OA is a debilitating disease with irreversible effects. That being said, OA can be managed for long periods of time in performance horses, especially if caught early. Some horses can do very well with careful management. Some eventually have to be retired because the pain from OA is not manageable.
Osteoarthritis can be a difficult disease to manage but with appropriate therapies targeted to the horse's specific needs, we can manage horses with OA for long periods of time. As equine veterinarians, we want to help you succeed with your horse.
What medicines are available to treat this that don't have terrible side effects or that cause ulcers? And how often is treatment necessary to keep them comfortable and rideable?
The treatments listed above are all safe and effective when used appropriately. There are risks and side effects with almost any form of treatment, and your veterinarian is the best resource to determine which therapies to use/how much/how often for your particular horse. The frequency of treatment depends on which treatments are used. NSAIDs are not ideal to use long-term because of their side effects, but rather are used mostly in the early stages of disease, or in the very later stages of disease. Joint injections can vary in frequency too. Ideally, we can get about a year out of injections before we need to do them again. As the disease progresses, frequency may need to be increased. However, we do not recommend doing joint injections in the same joint any more frequent that every 3-4 months. Again, this is determined on a case-by-case basis. PSGAGs are given monthly after the initial loading dose, and continue for the career of the horse.
How can this be accurately diagnosed? And once a horse is affected, how often should x-rays be taken to check on the progression of the disease.

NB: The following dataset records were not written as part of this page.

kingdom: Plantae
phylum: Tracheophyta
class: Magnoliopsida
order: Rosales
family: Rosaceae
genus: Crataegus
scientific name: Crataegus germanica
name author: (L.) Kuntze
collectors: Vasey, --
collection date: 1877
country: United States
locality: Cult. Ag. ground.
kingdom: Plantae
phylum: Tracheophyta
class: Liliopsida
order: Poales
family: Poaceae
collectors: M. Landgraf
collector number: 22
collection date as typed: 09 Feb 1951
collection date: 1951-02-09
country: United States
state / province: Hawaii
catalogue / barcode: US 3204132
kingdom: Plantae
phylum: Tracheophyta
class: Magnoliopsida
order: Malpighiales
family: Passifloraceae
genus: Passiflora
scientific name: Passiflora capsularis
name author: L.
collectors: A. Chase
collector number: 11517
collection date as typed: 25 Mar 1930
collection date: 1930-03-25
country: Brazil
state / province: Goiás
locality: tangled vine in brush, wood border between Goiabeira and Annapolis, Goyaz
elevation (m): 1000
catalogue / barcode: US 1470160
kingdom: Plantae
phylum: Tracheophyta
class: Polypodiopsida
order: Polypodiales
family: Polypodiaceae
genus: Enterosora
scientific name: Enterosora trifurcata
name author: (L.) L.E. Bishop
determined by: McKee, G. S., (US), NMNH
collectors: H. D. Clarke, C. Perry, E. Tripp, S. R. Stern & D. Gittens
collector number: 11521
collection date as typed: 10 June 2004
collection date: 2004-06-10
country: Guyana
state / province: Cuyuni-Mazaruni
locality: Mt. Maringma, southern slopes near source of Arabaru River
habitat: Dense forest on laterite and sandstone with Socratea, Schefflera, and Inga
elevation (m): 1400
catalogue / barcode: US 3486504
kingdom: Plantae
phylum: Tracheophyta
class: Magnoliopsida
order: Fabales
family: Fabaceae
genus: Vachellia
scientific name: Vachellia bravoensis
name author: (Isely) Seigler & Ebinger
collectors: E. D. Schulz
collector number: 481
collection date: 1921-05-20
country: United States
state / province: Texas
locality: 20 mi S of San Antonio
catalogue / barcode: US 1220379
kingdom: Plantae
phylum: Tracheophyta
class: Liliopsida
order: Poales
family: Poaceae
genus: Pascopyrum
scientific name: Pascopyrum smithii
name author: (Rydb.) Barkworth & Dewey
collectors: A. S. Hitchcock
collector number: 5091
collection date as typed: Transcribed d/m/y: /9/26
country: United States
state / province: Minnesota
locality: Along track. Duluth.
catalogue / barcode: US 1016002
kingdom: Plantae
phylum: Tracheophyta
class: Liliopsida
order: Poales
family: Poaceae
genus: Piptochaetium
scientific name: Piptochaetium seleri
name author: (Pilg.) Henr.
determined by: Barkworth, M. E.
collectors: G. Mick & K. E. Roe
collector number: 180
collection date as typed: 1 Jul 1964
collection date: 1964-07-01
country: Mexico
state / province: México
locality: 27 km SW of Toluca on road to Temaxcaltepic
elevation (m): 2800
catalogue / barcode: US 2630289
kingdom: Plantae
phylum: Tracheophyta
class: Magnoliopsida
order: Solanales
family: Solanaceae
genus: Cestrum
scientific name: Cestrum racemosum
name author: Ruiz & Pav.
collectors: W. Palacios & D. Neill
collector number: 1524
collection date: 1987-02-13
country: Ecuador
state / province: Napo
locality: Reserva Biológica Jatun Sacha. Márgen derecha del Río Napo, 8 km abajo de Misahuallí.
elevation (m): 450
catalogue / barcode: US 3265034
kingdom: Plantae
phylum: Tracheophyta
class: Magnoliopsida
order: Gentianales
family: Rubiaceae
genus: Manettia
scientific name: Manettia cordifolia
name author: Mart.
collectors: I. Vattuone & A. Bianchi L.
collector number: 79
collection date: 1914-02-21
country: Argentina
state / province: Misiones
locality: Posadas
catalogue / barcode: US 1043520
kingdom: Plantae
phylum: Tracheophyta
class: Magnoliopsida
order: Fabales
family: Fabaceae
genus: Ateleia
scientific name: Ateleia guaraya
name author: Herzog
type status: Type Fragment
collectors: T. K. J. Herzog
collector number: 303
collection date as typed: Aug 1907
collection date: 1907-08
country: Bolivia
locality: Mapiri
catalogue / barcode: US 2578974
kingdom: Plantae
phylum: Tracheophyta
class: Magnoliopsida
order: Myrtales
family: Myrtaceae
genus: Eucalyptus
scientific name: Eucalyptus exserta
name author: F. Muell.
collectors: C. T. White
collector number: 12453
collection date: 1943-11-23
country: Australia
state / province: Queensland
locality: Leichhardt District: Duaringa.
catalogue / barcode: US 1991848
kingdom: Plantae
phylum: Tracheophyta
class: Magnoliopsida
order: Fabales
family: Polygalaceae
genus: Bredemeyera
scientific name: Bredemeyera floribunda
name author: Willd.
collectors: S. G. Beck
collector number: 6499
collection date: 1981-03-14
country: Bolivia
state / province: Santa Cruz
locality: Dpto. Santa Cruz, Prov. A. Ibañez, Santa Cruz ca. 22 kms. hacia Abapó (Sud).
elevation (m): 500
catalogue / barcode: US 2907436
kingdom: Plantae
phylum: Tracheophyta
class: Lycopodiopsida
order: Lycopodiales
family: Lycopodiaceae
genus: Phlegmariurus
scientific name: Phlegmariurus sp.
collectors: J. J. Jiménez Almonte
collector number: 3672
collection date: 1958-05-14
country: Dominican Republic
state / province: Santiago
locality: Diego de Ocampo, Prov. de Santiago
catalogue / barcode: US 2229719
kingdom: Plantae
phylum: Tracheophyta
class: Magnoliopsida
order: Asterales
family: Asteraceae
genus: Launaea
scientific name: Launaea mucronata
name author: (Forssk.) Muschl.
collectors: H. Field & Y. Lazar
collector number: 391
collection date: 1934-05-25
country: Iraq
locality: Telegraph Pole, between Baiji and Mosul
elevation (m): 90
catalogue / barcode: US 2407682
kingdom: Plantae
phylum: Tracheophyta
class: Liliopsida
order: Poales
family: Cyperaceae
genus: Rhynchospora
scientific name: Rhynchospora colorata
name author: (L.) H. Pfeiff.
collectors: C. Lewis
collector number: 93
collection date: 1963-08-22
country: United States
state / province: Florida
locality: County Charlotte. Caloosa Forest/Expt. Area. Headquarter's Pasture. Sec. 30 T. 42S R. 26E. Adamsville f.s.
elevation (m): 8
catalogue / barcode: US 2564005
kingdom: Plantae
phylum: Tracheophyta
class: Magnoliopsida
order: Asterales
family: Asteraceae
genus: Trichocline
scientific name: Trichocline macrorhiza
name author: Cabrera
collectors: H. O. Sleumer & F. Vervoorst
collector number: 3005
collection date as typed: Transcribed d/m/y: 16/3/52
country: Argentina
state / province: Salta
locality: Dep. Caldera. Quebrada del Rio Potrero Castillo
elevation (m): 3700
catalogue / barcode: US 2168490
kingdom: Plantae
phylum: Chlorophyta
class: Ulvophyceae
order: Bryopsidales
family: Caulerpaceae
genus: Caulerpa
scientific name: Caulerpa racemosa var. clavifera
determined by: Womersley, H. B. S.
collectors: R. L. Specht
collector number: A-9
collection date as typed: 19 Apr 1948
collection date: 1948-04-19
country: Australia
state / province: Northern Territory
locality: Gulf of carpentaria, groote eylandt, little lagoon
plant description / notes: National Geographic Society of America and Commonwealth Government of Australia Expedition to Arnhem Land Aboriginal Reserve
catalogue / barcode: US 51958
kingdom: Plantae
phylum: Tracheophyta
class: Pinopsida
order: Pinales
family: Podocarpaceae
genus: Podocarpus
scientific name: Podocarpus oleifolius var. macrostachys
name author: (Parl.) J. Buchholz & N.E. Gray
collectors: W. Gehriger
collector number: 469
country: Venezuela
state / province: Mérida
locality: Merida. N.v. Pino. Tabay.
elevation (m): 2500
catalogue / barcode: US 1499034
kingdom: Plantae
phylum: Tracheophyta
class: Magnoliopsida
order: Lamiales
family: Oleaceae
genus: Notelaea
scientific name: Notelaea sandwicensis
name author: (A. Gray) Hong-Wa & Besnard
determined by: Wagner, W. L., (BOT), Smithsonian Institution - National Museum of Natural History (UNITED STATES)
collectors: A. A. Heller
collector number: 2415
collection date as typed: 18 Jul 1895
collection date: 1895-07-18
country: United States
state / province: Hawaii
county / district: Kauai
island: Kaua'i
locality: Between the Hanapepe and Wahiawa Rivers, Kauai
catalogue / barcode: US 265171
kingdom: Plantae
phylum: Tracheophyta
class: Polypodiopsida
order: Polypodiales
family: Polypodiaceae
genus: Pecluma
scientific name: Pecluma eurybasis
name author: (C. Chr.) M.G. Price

Accurate diagnosis depends on several factors: locating the region causing lameness (by flexions, blocks during a lameness evaluation), and imaging the region (X-rays, ultrasound, MRI.) Ideally, we would obtain radiographs on a regular basis (annually, every two years), but if a horse is getting regularly treated for OA and we know what works, we may not do this as often unless specifically requested by the owner. Again, OA is a permanent diagnosis and we are simply treating the inflammation. Once we know a horse has OA, we can treat them accordingly. If a horse is being treated regularly in one or two joints and develops a lameness from a different joint, then it is prudent to obtain x-rays of that area if they have never been done before.